Let's say the library can produce a Lua function for every external function from the foreign language (based on metadata or other information, that does not matter). Suppose there is an external function "string SetString(string)" that changes some variable and returns the original value.
In the foreign language, returning string is simply returning one pointer, but if I wanted to adapt this function to Lua using my library, I would have to write this code:

local SetString = getfunc("SetString")
SetString("new value")

In this case, the caller wants 0 return values from the function (this information is known at runtime via L->ci->nresults), but the called function has no access to this number. It must always marshal the string in some way and return it, even if the runtime scraps the string immediately afterwards.

I find this occasion suitable for a new API function, lua_numresults, which shall return the number of expected return values. In this case, a non-zero check is all that is needed to optimize the function and prevent unneeded construction of objects.

After asking (https://stackoverflow.com/questions/51931884) about this function, I got another example of a function that returns a number of information about a matrix, and could need to compute both eigenvalues or eigenvectors, or only part of them, depending on the number of results actually needed. One computation can be omitted if its result is not used, decreasing the number of required operations.

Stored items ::
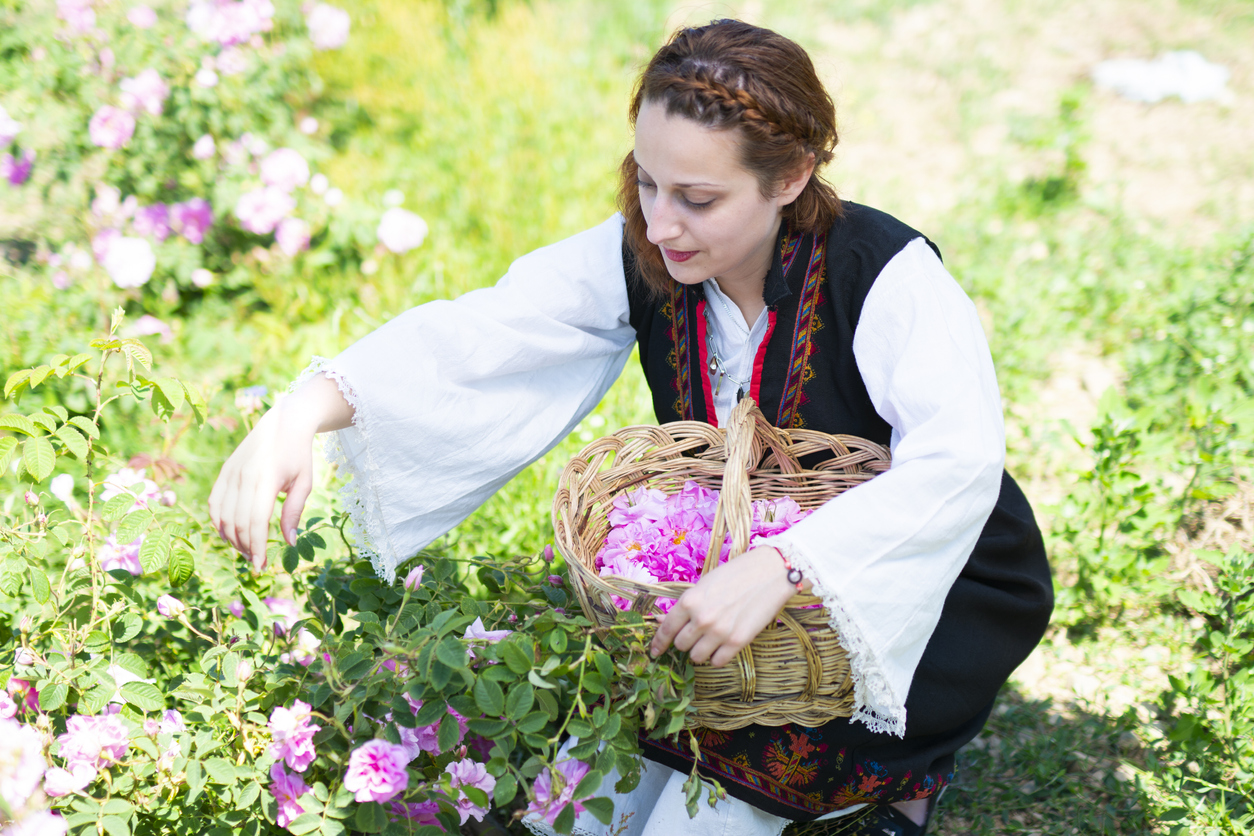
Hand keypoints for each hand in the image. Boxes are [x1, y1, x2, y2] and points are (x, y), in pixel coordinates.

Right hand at [208, 374, 351, 569]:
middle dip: (245, 547)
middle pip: (236, 522)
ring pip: (222, 515)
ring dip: (231, 538)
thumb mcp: (304, 483)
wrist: (283, 423)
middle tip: (257, 561)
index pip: (255, 522)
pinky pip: (214, 503)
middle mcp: (243, 476)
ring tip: (247, 549)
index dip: (257, 547)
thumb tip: (289, 542)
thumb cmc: (299, 456)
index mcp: (266, 479)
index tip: (261, 566)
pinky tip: (230, 534)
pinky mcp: (224, 471)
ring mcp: (230, 473)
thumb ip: (294, 512)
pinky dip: (218, 522)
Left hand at [650, 546, 798, 666]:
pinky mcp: (738, 642)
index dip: (658, 643)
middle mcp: (702, 619)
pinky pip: (717, 662)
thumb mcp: (704, 584)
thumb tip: (664, 620)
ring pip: (696, 657)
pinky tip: (722, 645)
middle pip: (680, 645)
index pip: (666, 630)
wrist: (770, 573)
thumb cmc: (735, 574)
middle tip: (696, 633)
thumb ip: (685, 605)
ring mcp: (719, 632)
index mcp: (690, 601)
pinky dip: (717, 656)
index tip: (655, 651)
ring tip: (710, 639)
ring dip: (700, 651)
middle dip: (685, 641)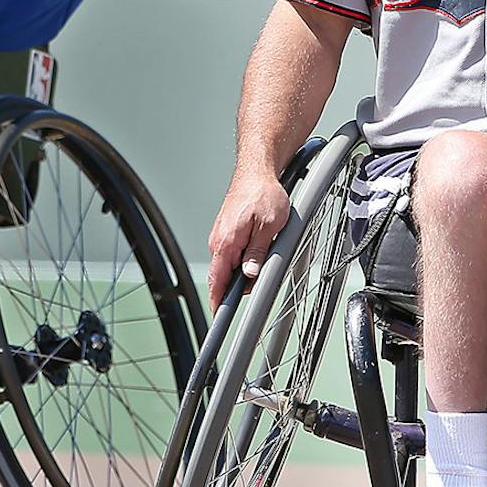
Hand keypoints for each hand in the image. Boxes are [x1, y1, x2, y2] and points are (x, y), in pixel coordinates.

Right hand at [206, 170, 290, 307]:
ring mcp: (222, 236)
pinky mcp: (227, 231)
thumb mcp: (270, 225)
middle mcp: (219, 240)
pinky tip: (258, 246)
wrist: (257, 171)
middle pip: (224, 275)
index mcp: (227, 241)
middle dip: (241, 282)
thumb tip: (250, 274)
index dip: (218, 300)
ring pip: (231, 263)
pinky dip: (244, 256)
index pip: (217, 279)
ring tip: (265, 250)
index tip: (219, 315)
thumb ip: (258, 252)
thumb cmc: (263, 193)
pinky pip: (233, 252)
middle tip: (262, 274)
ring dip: (245, 266)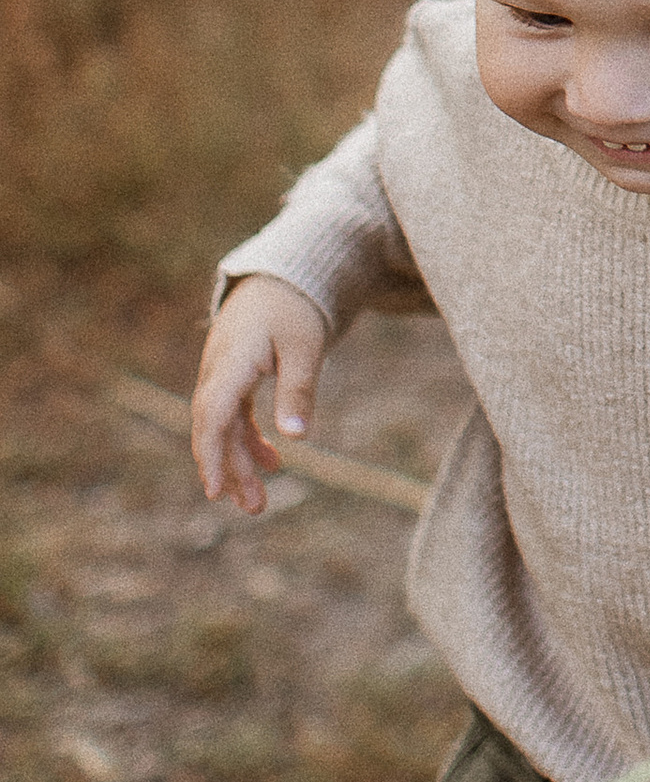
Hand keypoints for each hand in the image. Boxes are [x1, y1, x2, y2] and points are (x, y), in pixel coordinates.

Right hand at [192, 279, 329, 512]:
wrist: (284, 274)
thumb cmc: (296, 307)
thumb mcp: (305, 347)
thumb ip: (298, 390)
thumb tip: (297, 439)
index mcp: (232, 360)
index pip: (214, 415)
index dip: (212, 455)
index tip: (216, 491)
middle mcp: (218, 369)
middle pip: (215, 428)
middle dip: (230, 469)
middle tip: (254, 508)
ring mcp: (222, 374)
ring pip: (223, 427)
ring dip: (239, 461)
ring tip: (258, 500)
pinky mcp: (234, 376)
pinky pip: (233, 416)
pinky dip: (249, 439)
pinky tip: (272, 460)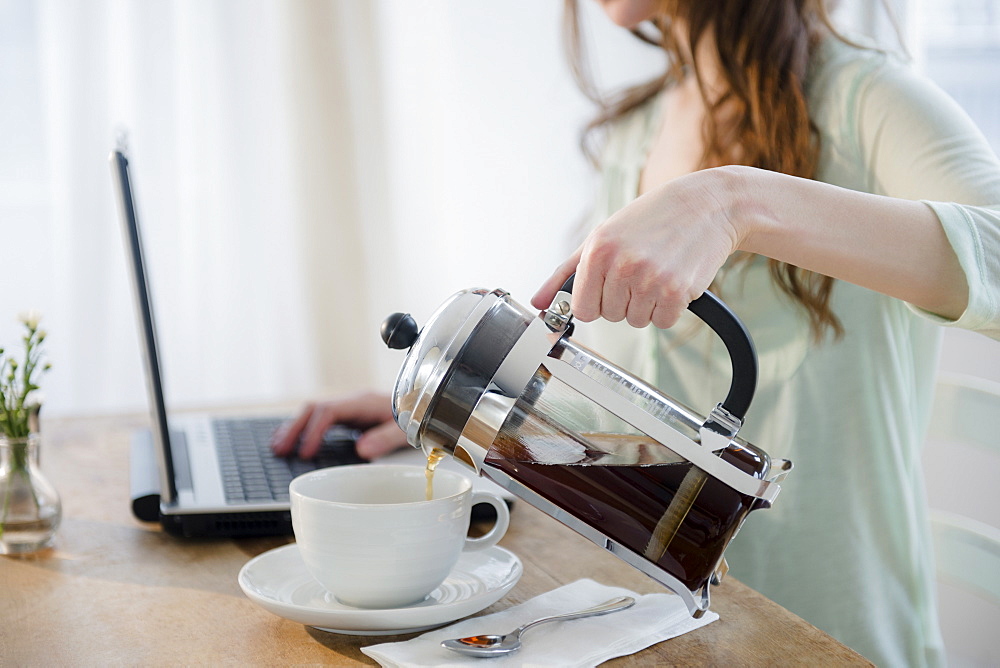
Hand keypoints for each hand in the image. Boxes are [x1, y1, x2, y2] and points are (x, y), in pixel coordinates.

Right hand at [269, 391, 406, 459]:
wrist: (422, 404)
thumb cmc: (414, 415)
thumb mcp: (405, 428)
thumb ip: (386, 438)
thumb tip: (362, 450)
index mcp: (363, 402)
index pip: (330, 411)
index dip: (315, 431)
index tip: (306, 452)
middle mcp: (352, 401)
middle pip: (314, 408)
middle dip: (295, 428)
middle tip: (280, 450)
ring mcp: (348, 407)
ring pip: (312, 411)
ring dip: (294, 428)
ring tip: (278, 447)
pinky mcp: (347, 415)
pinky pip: (319, 418)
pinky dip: (303, 428)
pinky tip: (291, 440)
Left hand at [532, 168, 743, 327]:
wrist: (706, 205)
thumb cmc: (651, 219)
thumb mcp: (602, 236)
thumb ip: (565, 272)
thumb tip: (538, 303)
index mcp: (597, 251)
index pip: (582, 309)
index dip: (596, 300)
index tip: (609, 285)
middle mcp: (621, 266)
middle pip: (610, 316)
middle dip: (623, 299)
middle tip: (640, 270)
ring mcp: (650, 280)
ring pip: (636, 320)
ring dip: (647, 303)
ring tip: (658, 271)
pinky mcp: (677, 292)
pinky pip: (662, 322)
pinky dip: (669, 308)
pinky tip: (674, 279)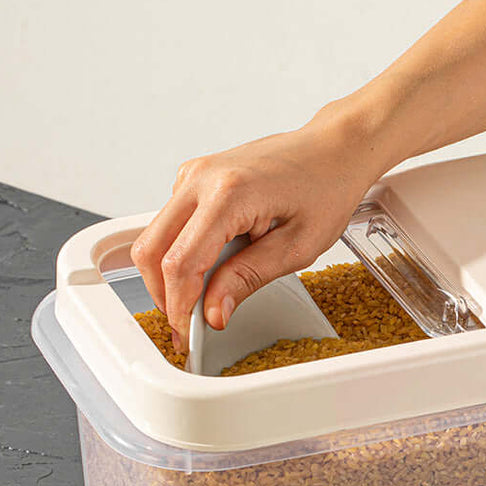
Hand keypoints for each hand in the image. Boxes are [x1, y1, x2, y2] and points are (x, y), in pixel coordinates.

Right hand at [130, 104, 387, 349]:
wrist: (334, 149)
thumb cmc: (327, 188)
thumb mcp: (297, 247)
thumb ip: (248, 278)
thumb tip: (213, 312)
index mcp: (228, 193)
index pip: (181, 262)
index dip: (179, 307)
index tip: (187, 335)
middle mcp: (201, 178)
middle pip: (152, 250)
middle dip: (164, 296)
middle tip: (188, 326)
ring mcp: (193, 174)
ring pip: (155, 237)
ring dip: (172, 274)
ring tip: (207, 297)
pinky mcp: (194, 178)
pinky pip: (172, 224)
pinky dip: (182, 251)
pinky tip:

Description of the task ::
In the Lua API proposal, what would the new function lua_numresults return? Please answer in one sentence.

Task answer ::
It would return the number of expected return values.